→ About this exercise
Reproduce the text of the lines below character for character, in the same order, with no pictures in your answer.

→ Data provided
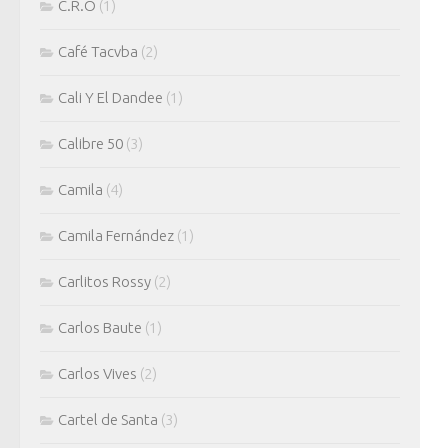
C.R.O
(1)
Café Tacvba
(2)
Cali Y El Dandee
(1)
Calibre 50
(3)
Camila
(4)
Camila Fernández
(1)
Carlitos Rossy
(2)
Carlos Baute
(1)
Carlos Vives
(2)
Cartel de Santa
(3)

→ Task solution
C.R.O
(1)
Café Tacvba
(2)
Cali Y El Dandee
(1)
Calibre 50
(3)
Camila
(4)
Camila Fernández
(1)
Carlitos Rossy
(2)
Carlos Baute
(1)
Carlos Vives
(2)
Cartel de Santa
(3)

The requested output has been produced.